I Am Mother (Grant Sputore, 2019).

Los fanáticos del género estaban de enhorabuena, pues este contexto (que se agudizó cuando entraron las otras compañías en la competencia del streaming, pero esa es en gran parte una historia para otro momento), favoreció una gran cantidad de nuevas producciones independientes, tanto producidas directamente por las plataformas (casi todas, en estos años, por Netflix) como otras que eran rescatadas de los circuitos de los festivales. Algunas más olvidables como cansinas revisiones poco originales de viejos tropos como el cyborg en iBoy (Adam Randall, 2017) o de la inteligencia artificial con Tau (Federico D’Alessandro, 2018) a dos formidables visitas precisamente a esos dos lugares comunes: Upgrade (Ilimitado) (Leigh Whannell, 2018), vibrante thriller de acción cibernético o la sorprendente I Am Mother (Grant Sputore, 2019), que se permite actualizar el viejo mito de la rebelión de las máquinas con las claves modernas de la reproducción social y biológica, el ecologismo y la violencia y el control sobre las mujeres. También cabe destacar Extinción (Ben Young, 2018), película de invasiones extraterrestres con más acción y giros inesperados que creías que se podía permitir por su presupuesto.

◆ LOS DATOS ◆
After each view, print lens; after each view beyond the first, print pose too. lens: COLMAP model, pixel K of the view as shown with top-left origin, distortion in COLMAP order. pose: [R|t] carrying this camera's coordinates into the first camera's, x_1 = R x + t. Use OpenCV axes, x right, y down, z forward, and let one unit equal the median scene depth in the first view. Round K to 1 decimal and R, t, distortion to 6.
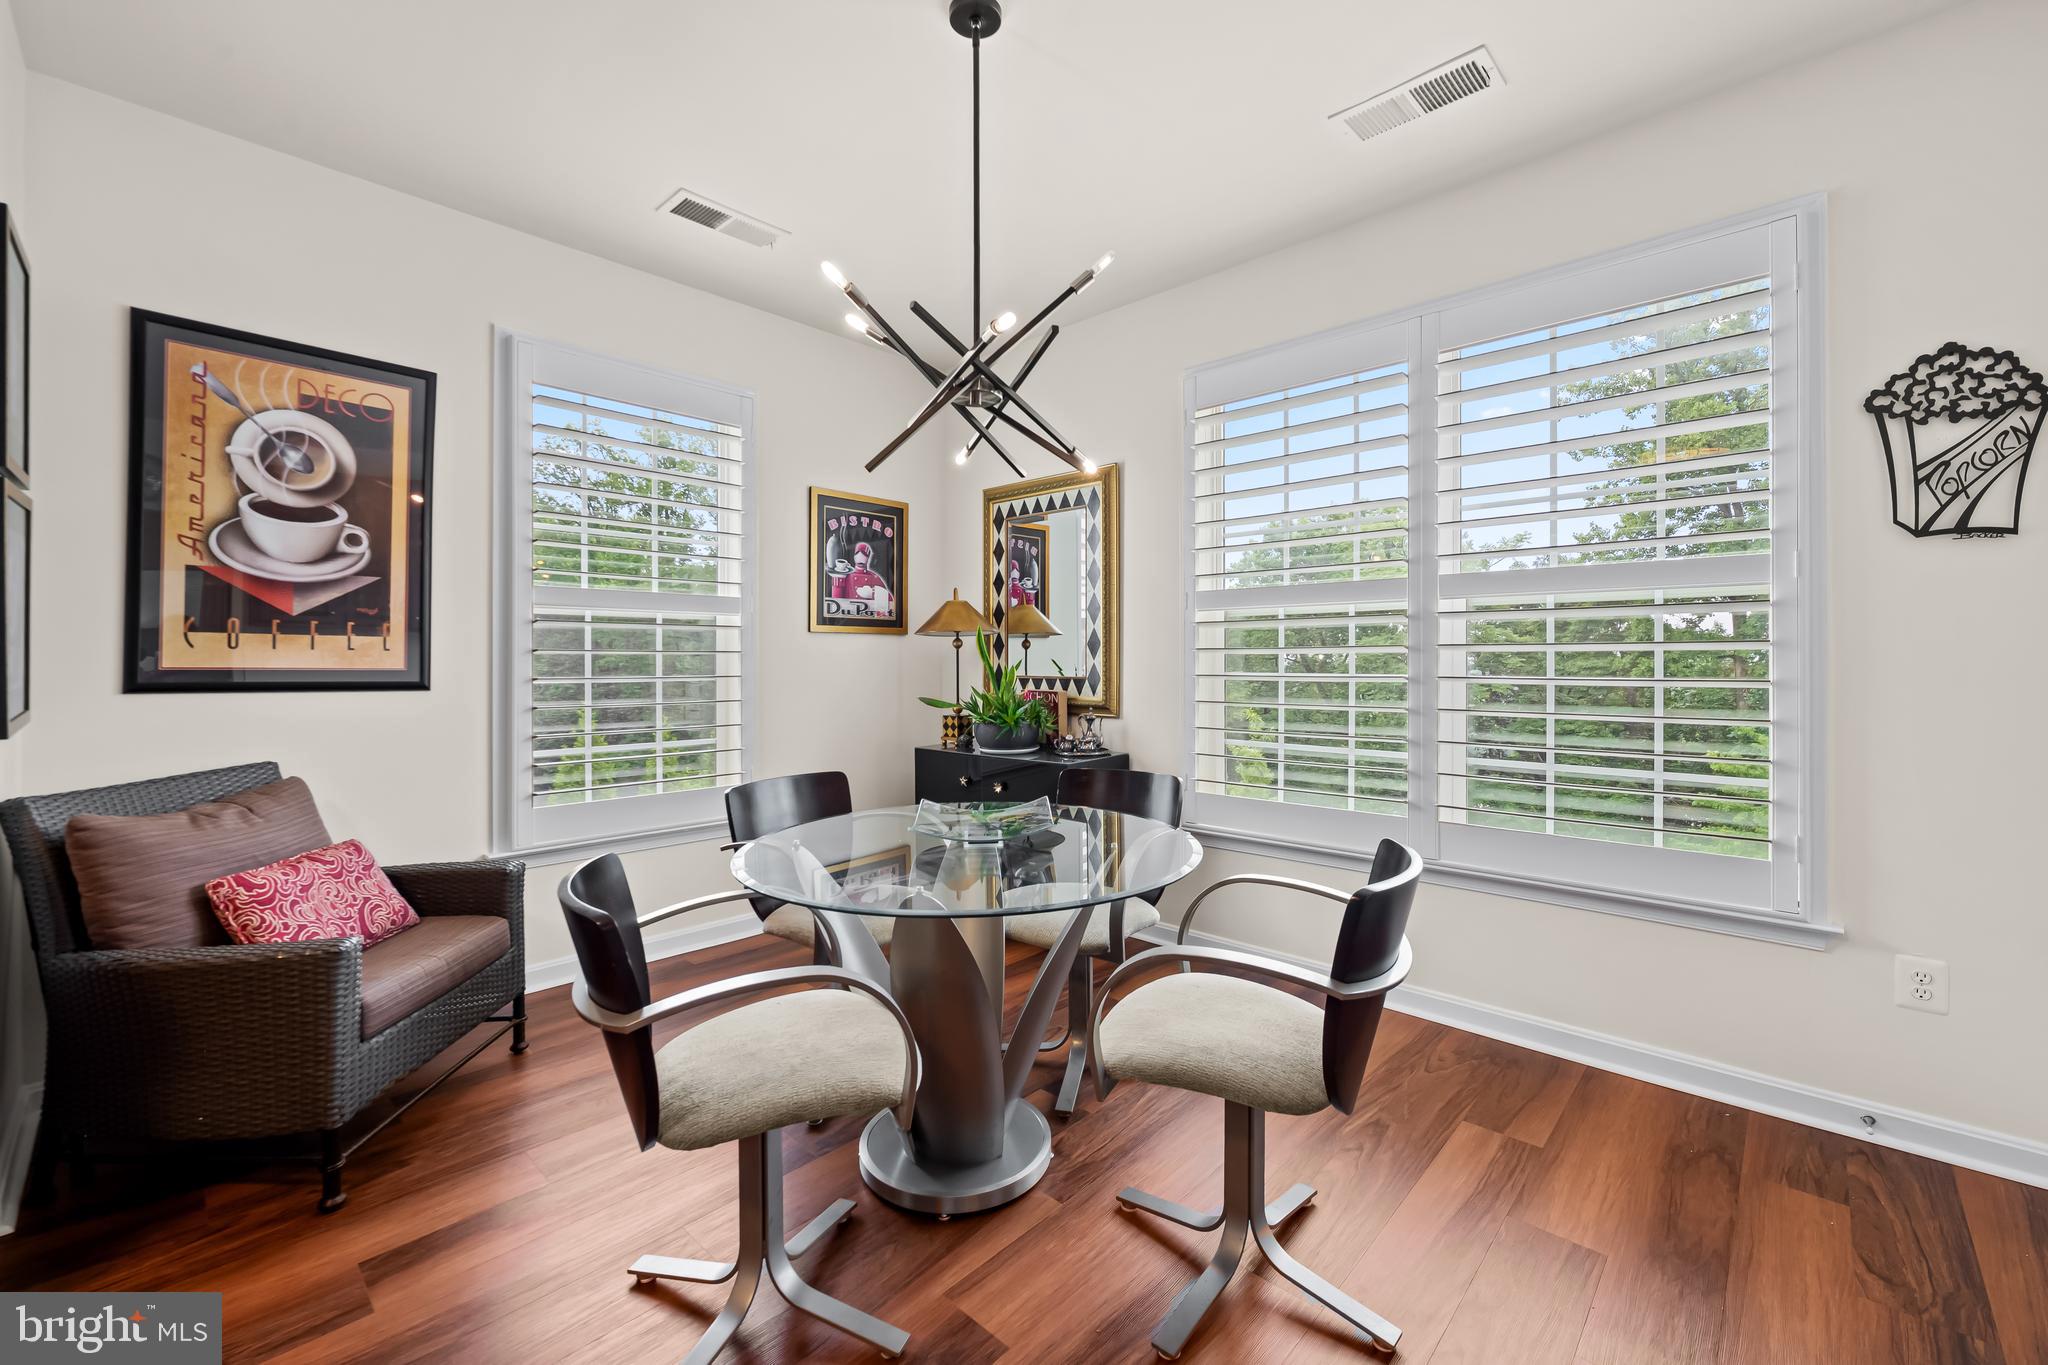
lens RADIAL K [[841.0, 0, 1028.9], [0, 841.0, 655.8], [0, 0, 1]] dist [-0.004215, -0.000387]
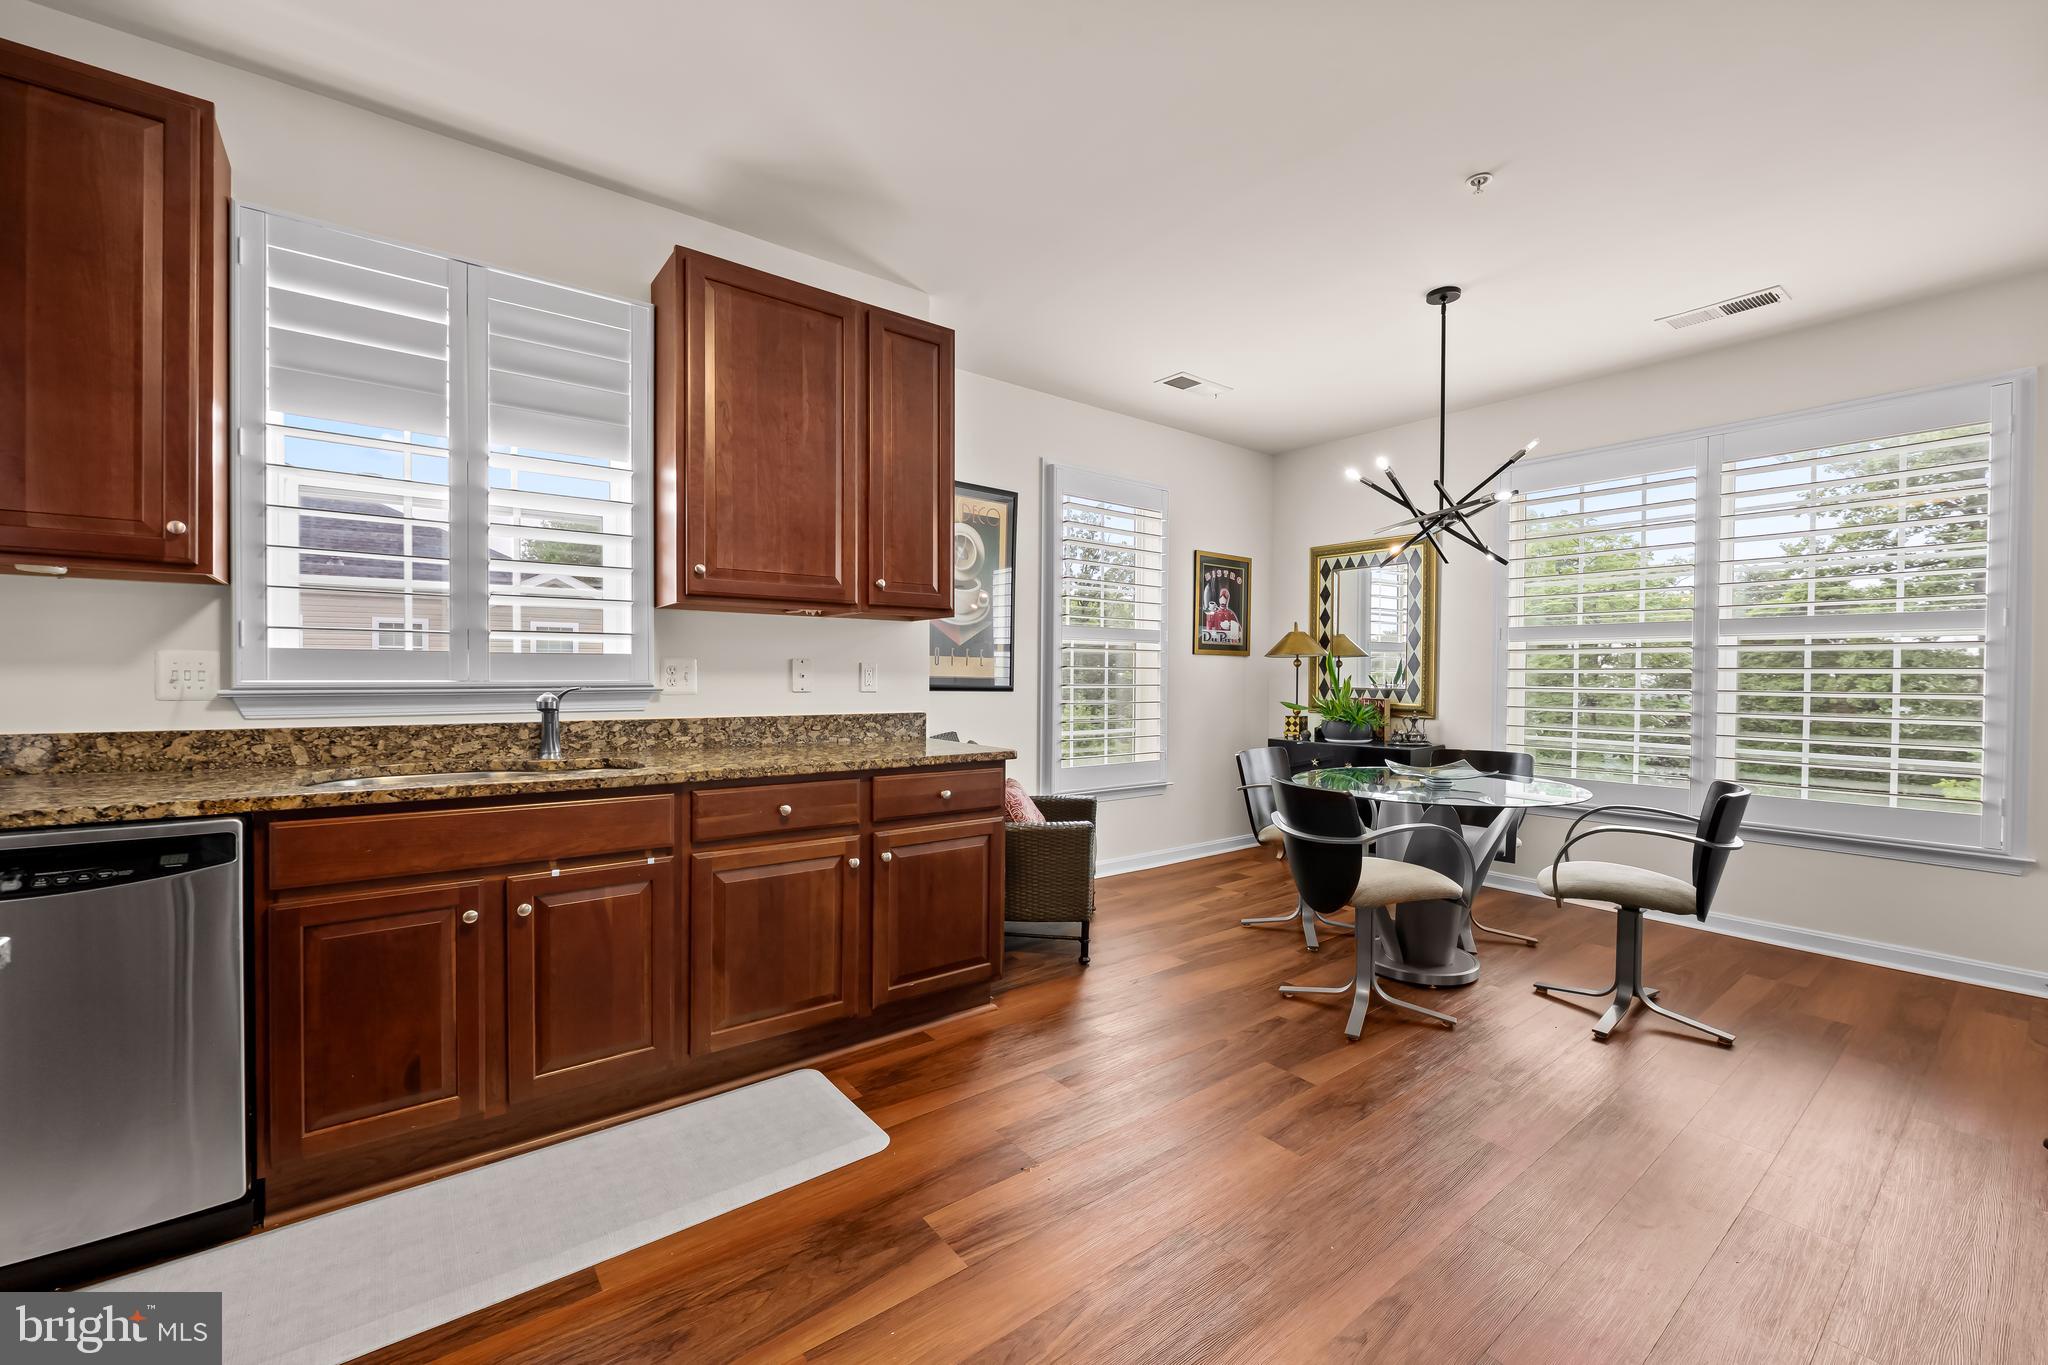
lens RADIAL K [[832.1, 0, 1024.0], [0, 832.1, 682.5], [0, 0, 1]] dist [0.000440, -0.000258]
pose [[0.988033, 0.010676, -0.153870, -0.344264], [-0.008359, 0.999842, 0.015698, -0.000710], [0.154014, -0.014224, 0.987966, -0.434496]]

◆ TAREA PENDIENTE ◆
Indica si cada afirmación concuerda con el texto fuente. Responde sí o no y cita literalmente las palabras del texto que lo deciden. 1. Upgrade (Ilimitado) es una película de Leigh Whannell de 2018. 2. Tau revisa el tropo del cyborg. 3. Extinción es una película de invasiones extraterrestres. El listado no interviene en esto.

◆ TU SOLUCIÓN ◆
1. Sí: "Upgrade (Ilimitado) (Leigh Whannell, 2018)".
2. No: "o de la inteligencia artificial con Tau (Federico D’Alessandro, 2018)".
3. Sí: "Extinción (Ben Young, 2018), película de invasiones extraterrestres".